Anderson levantó una ceja en su dirección. El detective de homicidios dijo:

– Era el capitán Bernstein. La emisora ha difundido nuevas noticias sobre el caso MARINKILL. Han divisado a los sospechosos cerca de Walnut Creek. Es de suponer que vienen hacia aquí -lanzó una mirada a Gillette tan vaga como si oteara una mancha sobre el banco y se dirigió a Anderson-: Creo que debo decírselo: solicité que me sacaran de este caso y me pusieran a trabajar en ése. Se han negado. El capitán Bernstein piensa que aquí puedo ser de más ayuda.

– Gracias por indicármelo -respondió Anderson. No obstante, a Gillette no le dio la impresión de que el policía de la UCC estuviera especialmente agradecido por la ratificación de que el detective no se sintiera del todo involucrado en el caso. Miró a Shelton.

– ¿Usted también aspiraba a unirse al MARINKILL?

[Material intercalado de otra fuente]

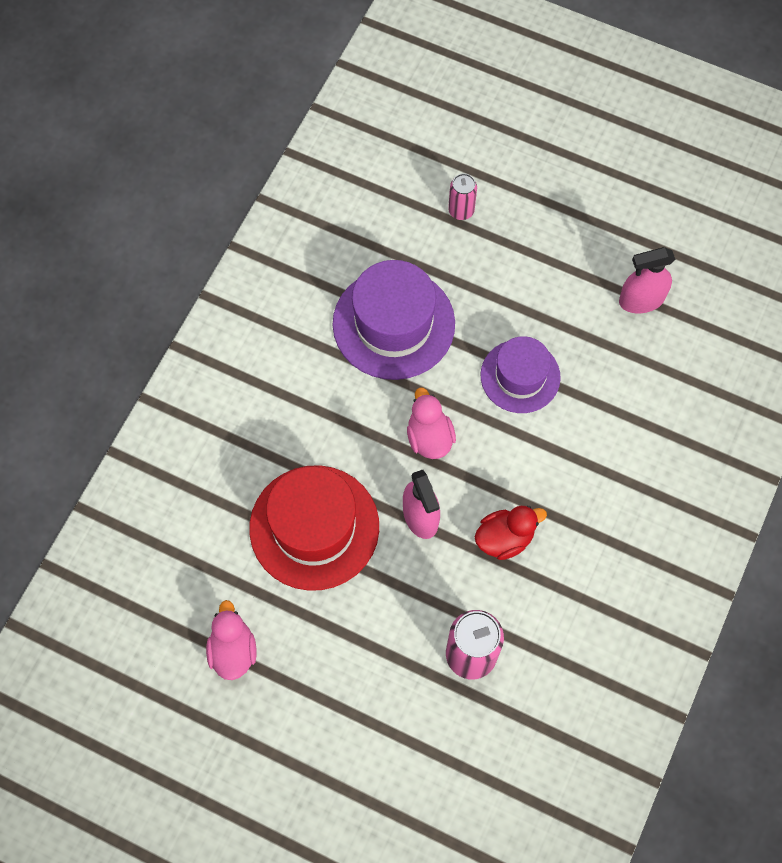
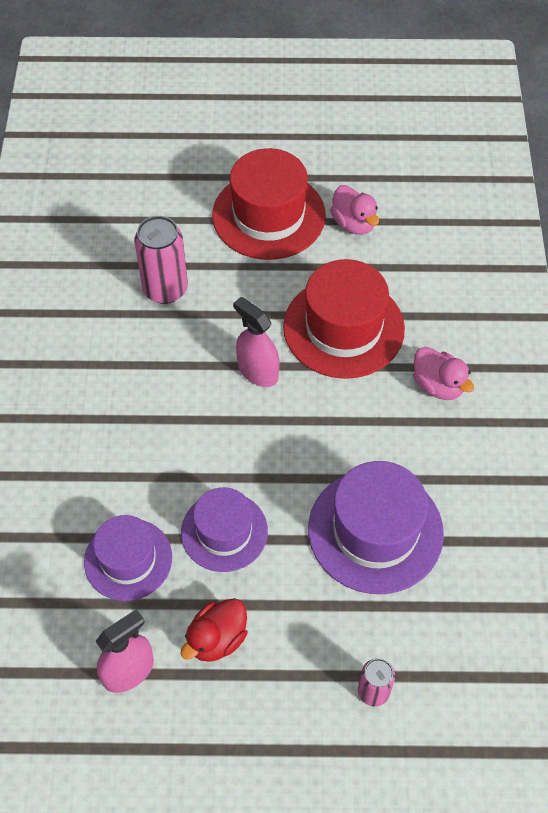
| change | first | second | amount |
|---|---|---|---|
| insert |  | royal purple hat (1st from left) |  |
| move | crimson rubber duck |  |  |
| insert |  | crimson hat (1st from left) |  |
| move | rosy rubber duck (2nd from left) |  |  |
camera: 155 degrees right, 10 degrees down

– No. Reclamé estar en éste. A esa muchacha la asesinaron en mi patio, como quien dice. Quiero asegurarme de que no volverá a ocurrir una cosa así.

Anderson miró su reloj. Gillette advirtió que eran las 9.15.

– Deberíamos volver a la UCC.

El alcaide llamó al musculoso guardia y le dio instrucciones. El hombre condujo a Gillette de vuelta a su celda.

Cinco minutos después había seleccionado todo lo que necesitaba, usado el baño y se había puesto una chaqueta encima. Caminó delante del guardia hasta la zona central de San Ho.